DATA PROVIDED:
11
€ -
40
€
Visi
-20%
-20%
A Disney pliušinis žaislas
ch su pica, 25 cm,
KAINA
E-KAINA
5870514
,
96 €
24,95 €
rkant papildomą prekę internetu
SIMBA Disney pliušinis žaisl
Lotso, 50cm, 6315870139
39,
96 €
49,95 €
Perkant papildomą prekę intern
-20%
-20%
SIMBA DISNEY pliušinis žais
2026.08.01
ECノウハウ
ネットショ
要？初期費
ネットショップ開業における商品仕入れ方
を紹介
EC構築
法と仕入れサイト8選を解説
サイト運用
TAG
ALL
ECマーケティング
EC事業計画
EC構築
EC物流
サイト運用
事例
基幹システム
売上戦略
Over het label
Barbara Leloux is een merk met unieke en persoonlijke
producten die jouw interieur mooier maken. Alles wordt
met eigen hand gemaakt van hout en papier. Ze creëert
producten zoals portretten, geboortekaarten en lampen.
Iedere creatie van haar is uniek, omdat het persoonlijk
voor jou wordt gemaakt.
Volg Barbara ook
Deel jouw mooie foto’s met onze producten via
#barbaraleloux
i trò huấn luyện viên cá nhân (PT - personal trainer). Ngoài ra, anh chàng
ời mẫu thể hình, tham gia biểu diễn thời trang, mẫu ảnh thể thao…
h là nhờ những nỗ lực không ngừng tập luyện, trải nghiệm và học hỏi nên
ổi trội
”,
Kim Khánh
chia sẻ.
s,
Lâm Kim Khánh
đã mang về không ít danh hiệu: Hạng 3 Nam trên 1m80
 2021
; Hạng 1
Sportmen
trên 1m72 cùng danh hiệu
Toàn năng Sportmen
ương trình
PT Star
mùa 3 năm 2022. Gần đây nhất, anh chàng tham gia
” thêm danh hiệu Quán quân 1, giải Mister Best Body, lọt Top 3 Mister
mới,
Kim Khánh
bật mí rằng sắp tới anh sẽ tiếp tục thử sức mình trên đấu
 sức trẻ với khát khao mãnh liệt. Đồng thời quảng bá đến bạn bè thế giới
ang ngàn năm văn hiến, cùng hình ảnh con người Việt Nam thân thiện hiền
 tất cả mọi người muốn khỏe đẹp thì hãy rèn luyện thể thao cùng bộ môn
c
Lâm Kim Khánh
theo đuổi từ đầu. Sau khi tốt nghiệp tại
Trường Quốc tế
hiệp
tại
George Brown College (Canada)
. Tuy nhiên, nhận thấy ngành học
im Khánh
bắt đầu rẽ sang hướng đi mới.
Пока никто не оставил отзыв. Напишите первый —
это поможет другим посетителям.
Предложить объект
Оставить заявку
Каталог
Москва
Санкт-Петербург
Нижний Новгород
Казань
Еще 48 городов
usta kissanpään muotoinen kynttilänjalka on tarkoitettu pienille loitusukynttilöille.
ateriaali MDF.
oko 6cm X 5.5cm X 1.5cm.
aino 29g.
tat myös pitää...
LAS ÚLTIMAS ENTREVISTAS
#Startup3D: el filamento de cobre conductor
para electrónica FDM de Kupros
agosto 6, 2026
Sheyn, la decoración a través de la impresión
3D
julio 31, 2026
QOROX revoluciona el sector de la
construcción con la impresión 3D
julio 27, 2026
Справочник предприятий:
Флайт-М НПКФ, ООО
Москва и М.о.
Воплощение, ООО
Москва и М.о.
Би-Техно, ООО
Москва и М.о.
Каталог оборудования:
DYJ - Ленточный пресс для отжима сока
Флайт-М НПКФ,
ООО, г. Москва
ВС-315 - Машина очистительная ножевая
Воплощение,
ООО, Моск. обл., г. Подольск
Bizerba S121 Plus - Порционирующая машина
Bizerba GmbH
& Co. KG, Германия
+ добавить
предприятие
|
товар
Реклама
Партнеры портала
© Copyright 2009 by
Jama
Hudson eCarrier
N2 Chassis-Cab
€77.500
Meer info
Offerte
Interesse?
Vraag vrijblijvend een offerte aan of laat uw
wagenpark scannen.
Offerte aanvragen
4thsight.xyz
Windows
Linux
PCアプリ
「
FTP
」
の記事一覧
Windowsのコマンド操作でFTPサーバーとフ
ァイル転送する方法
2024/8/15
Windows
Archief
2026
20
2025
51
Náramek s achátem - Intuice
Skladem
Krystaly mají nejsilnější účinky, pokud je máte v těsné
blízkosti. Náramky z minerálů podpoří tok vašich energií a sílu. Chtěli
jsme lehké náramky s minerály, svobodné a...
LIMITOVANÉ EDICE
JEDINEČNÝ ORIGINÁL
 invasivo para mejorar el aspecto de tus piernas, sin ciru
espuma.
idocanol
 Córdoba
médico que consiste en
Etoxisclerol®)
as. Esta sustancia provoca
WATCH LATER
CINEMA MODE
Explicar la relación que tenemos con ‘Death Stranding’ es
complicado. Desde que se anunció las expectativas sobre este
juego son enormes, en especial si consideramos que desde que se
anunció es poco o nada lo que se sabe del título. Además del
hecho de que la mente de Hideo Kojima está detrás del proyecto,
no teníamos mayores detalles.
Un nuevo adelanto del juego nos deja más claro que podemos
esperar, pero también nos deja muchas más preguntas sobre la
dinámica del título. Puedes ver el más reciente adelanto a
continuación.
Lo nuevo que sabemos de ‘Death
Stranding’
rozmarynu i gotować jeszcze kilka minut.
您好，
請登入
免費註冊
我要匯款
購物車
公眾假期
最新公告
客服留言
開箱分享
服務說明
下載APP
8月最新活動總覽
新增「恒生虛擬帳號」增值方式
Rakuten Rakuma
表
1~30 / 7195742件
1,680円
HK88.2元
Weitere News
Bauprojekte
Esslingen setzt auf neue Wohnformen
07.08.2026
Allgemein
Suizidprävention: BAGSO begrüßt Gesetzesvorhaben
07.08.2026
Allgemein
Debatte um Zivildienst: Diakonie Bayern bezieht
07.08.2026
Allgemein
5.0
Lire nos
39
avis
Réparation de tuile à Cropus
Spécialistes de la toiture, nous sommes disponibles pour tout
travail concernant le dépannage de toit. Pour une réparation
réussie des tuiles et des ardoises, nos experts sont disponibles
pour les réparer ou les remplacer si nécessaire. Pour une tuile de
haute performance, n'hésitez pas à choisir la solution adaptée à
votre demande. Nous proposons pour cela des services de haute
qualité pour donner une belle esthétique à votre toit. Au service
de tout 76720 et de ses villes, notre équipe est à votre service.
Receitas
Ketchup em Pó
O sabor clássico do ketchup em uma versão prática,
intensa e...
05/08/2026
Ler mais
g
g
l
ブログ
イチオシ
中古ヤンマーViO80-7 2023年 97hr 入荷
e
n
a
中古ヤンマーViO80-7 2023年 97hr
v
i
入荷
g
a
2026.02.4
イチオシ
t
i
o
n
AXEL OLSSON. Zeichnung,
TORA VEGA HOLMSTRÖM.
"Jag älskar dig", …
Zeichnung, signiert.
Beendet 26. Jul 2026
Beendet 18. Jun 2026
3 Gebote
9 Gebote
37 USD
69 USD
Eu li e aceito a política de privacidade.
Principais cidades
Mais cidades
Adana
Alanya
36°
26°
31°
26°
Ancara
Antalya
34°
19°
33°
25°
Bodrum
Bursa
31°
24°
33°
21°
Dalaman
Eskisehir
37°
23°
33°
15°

PROBLEM REQUIREMENTS:
Please return the lines above exactly, from the first one down to the line with "Еще 48 городов", and stop after that line.

RESULT FOR THIS TASK:
11
€ -
40
€
Visi
-20%
-20%
A Disney pliušinis žaislas
ch su pica, 25 cm,
KAINA
E-KAINA
5870514
,
96 €
24,95 €
rkant papildomą prekę internetu
SIMBA Disney pliušinis žaisl
Lotso, 50cm, 6315870139
39,
96 €
49,95 €
Perkant papildomą prekę intern
-20%
-20%
SIMBA DISNEY pliušinis žais
2026.08.01
ECノウハウ
ネットショ
要？初期費
ネットショップ開業における商品仕入れ方
を紹介
EC構築
法と仕入れサイト8選を解説
サイト運用
TAG
ALL
ECマーケティング
EC事業計画
EC構築
EC物流
サイト運用
事例
基幹システム
売上戦略
Over het label
Barbara Leloux is een merk met unieke en persoonlijke
producten die jouw interieur mooier maken. Alles wordt
met eigen hand gemaakt van hout en papier. Ze creëert
producten zoals portretten, geboortekaarten en lampen.
Iedere creatie van haar is uniek, omdat het persoonlijk
voor jou wordt gemaakt.
Volg Barbara ook
Deel jouw mooie foto’s met onze producten via
#barbaraleloux
i trò huấn luyện viên cá nhân (PT - personal trainer). Ngoài ra, anh chàng
ời mẫu thể hình, tham gia biểu diễn thời trang, mẫu ảnh thể thao…
h là nhờ những nỗ lực không ngừng tập luyện, trải nghiệm và học hỏi nên
ổi trội
”,
Kim Khánh
chia sẻ.
s,
Lâm Kim Khánh
đã mang về không ít danh hiệu: Hạng 3 Nam trên 1m80
 2021
; Hạng 1
Sportmen
trên 1m72 cùng danh hiệu
Toàn năng Sportmen
ương trình
PT Star
mùa 3 năm 2022. Gần đây nhất, anh chàng tham gia
” thêm danh hiệu Quán quân 1, giải Mister Best Body, lọt Top 3 Mister
mới,
Kim Khánh
bật mí rằng sắp tới anh sẽ tiếp tục thử sức mình trên đấu
 sức trẻ với khát khao mãnh liệt. Đồng thời quảng bá đến bạn bè thế giới
ang ngàn năm văn hiến, cùng hình ảnh con người Việt Nam thân thiện hiền
 tất cả mọi người muốn khỏe đẹp thì hãy rèn luyện thể thao cùng bộ môn
c
Lâm Kim Khánh
theo đuổi từ đầu. Sau khi tốt nghiệp tại
Trường Quốc tế
hiệp
tại
George Brown College (Canada)
. Tuy nhiên, nhận thấy ngành học
im Khánh
bắt đầu rẽ sang hướng đi mới.
Пока никто не оставил отзыв. Напишите первый —
это поможет другим посетителям.
Предложить объект
Оставить заявку
Каталог
Москва
Санкт-Петербург
Нижний Новгород
Казань
Еще 48 городов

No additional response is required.